## Exercise materials
%%
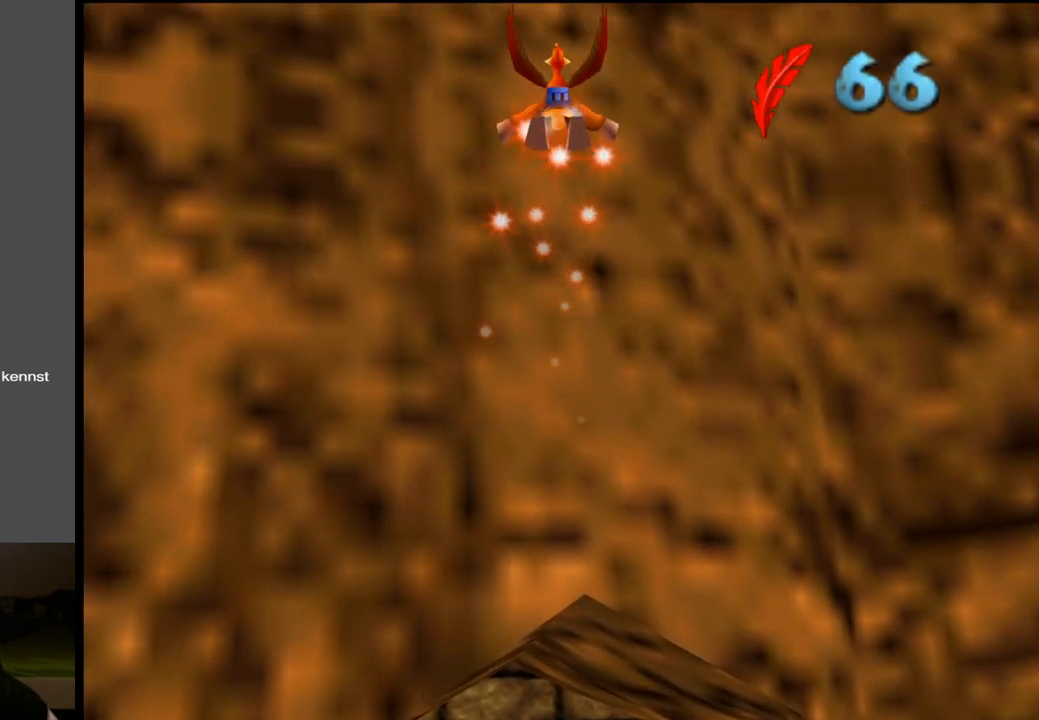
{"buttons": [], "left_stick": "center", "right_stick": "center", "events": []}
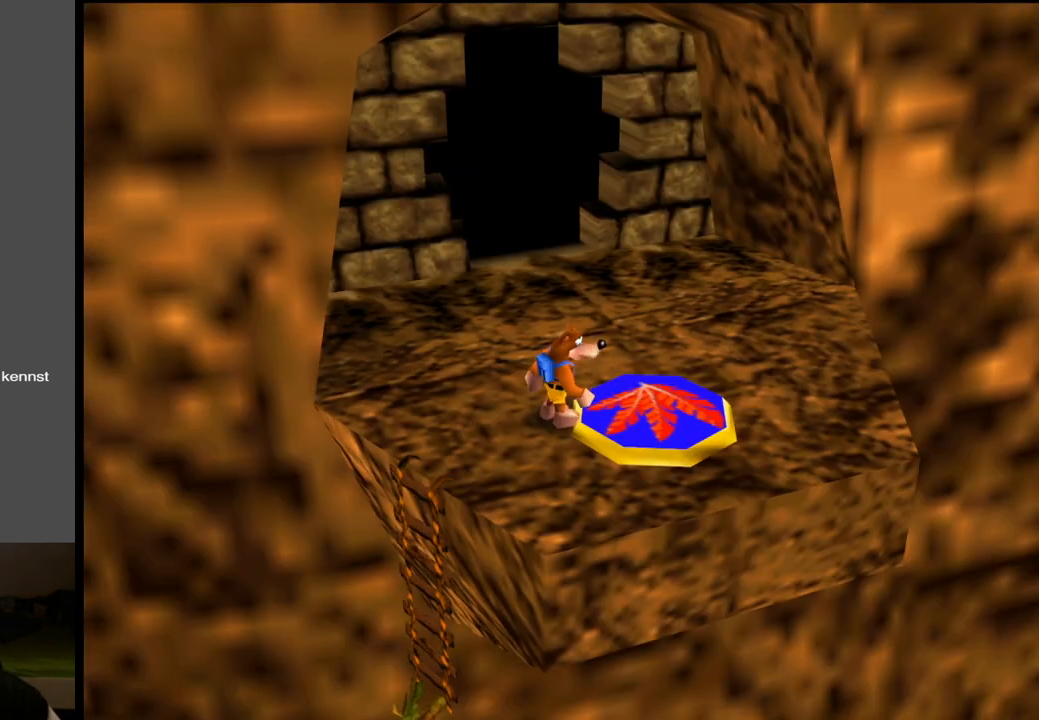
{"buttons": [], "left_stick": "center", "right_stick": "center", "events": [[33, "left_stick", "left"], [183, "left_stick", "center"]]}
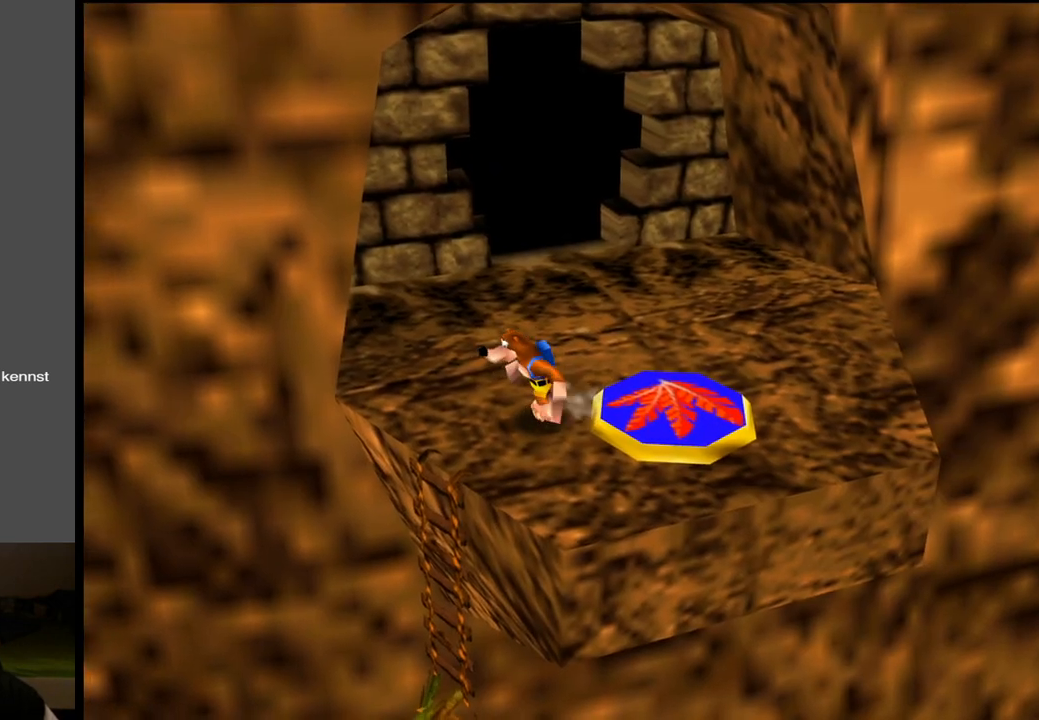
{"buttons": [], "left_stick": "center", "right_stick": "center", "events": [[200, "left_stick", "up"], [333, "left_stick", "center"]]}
%%
%%
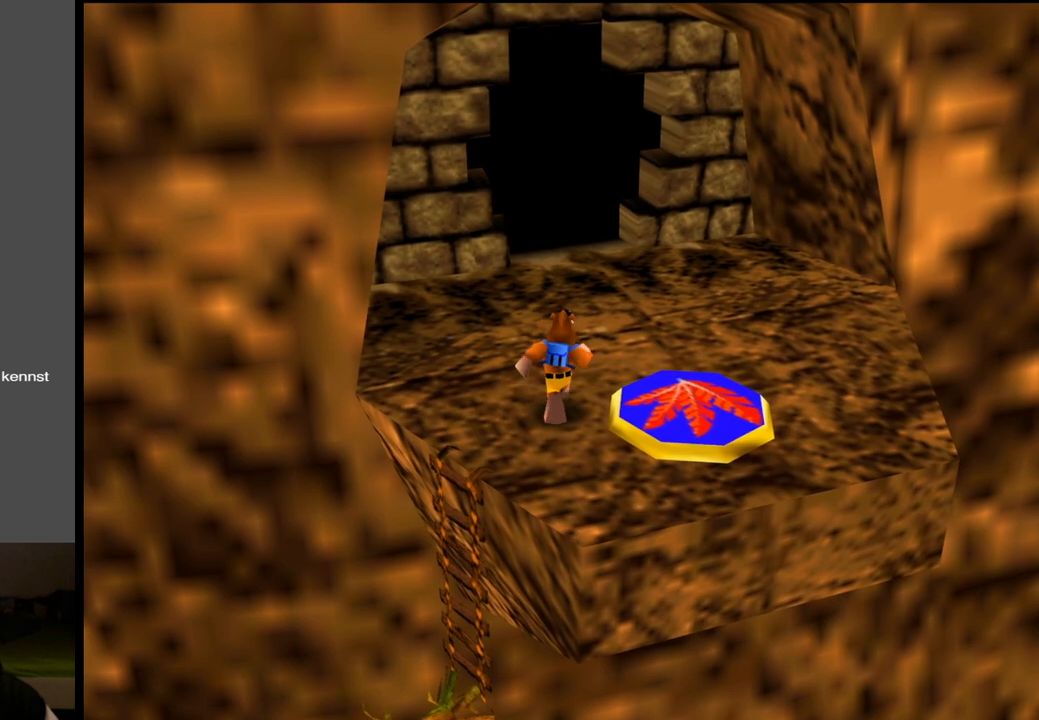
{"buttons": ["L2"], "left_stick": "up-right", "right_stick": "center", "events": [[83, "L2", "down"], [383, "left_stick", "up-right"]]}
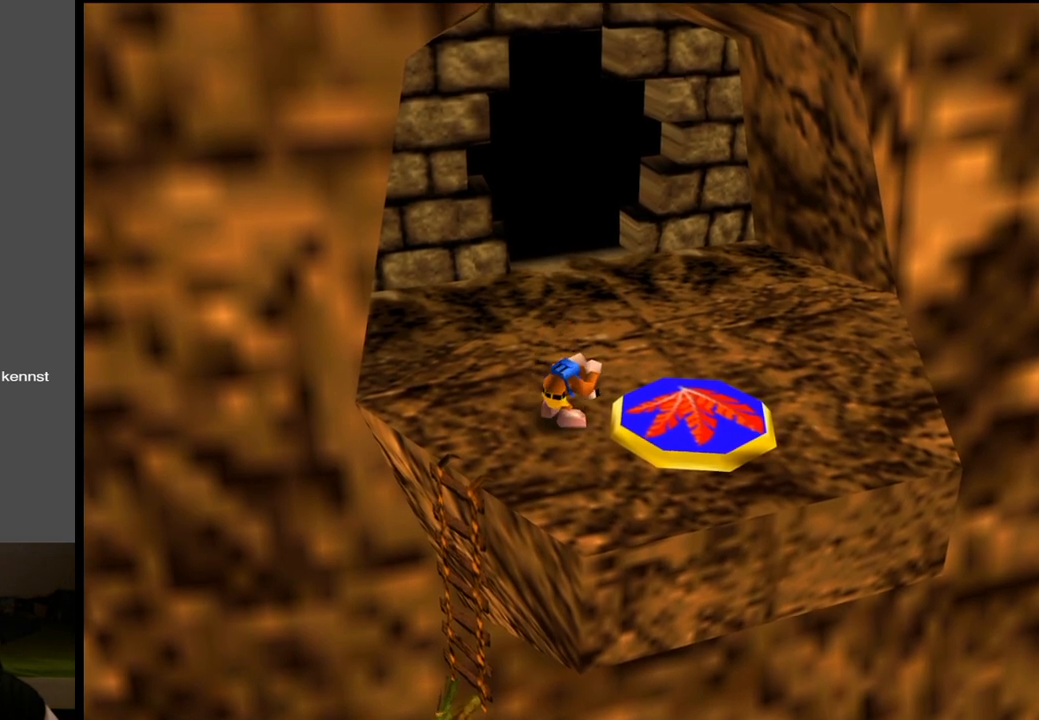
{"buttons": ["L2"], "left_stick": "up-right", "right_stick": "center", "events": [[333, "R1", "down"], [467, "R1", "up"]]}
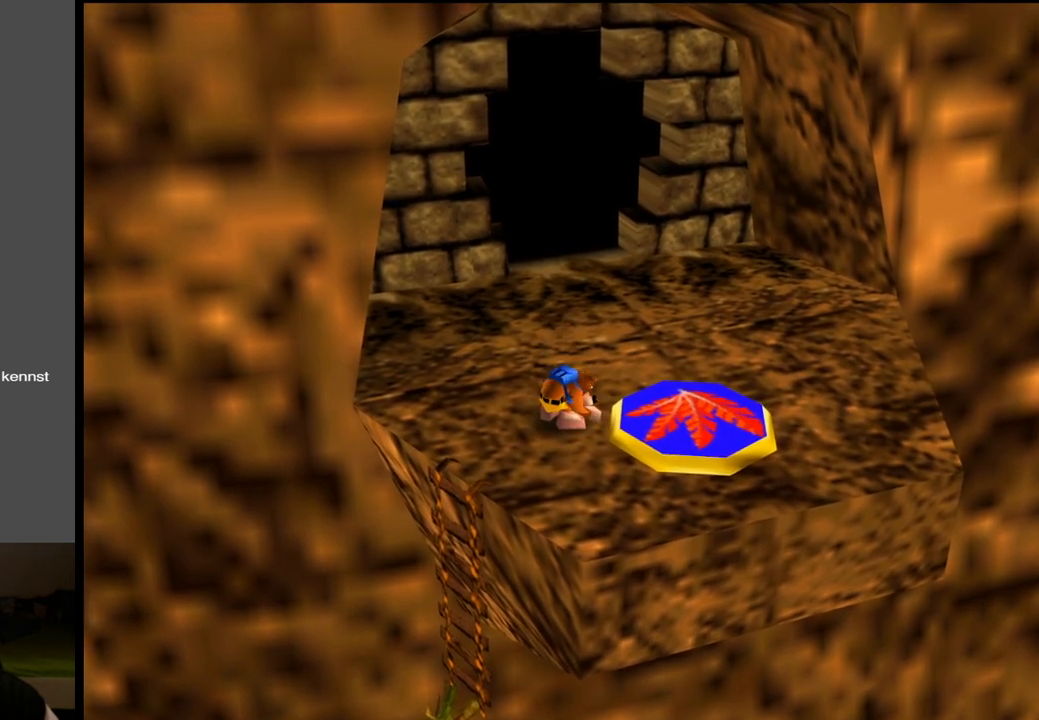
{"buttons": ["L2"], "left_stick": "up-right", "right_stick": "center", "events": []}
%%
%%
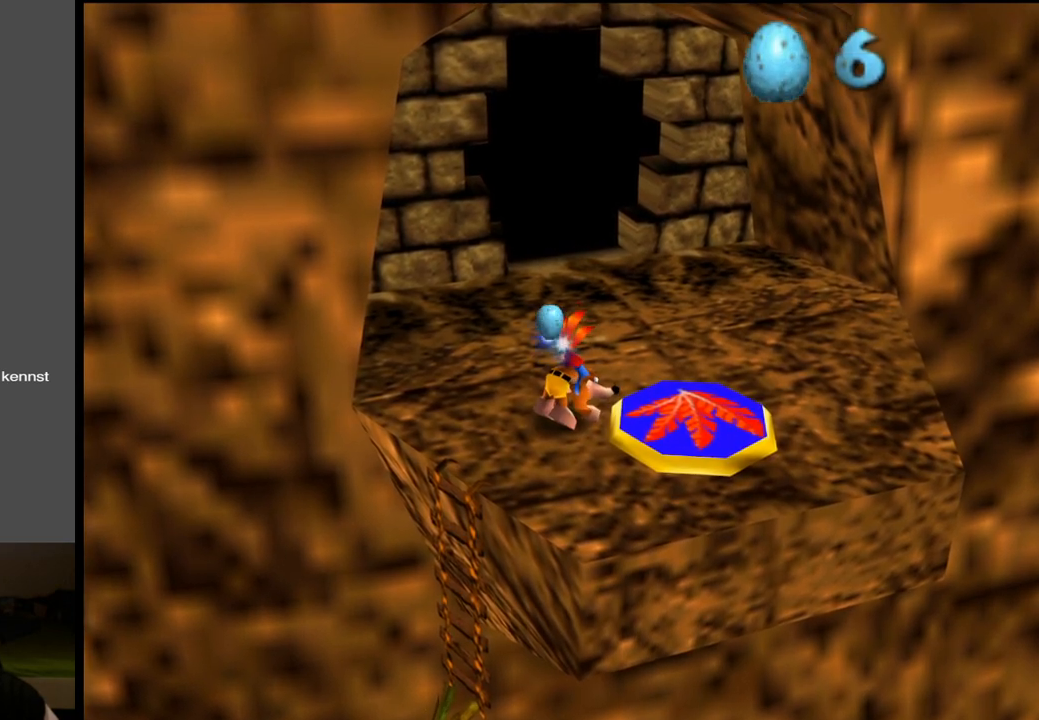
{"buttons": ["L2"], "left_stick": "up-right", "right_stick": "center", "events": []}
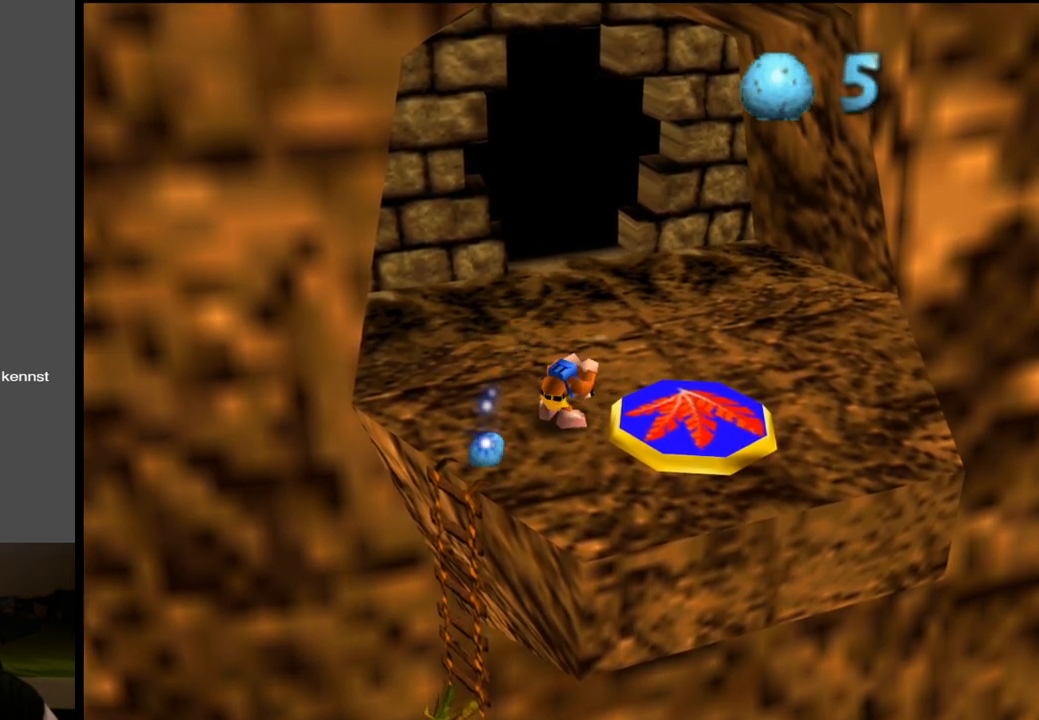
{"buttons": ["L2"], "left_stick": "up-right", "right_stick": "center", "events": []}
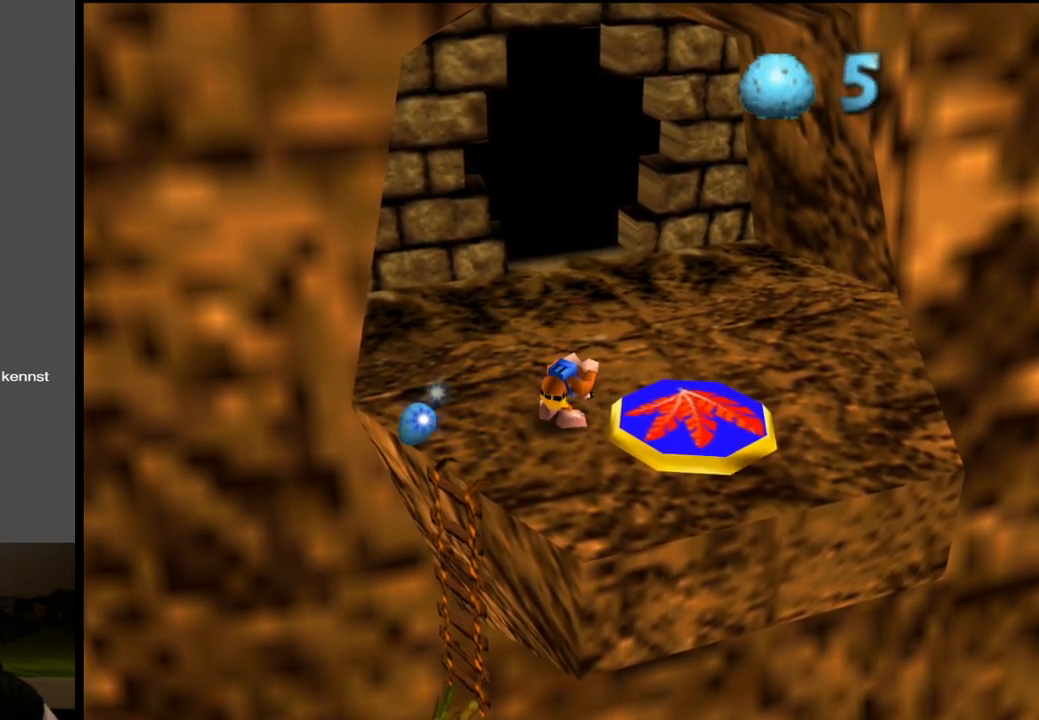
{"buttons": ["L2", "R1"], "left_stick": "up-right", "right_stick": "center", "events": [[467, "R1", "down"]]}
%%
## Prompt
Give the count of lines in the material containing "down". The reply is that number alone.

## Solution for this problem
3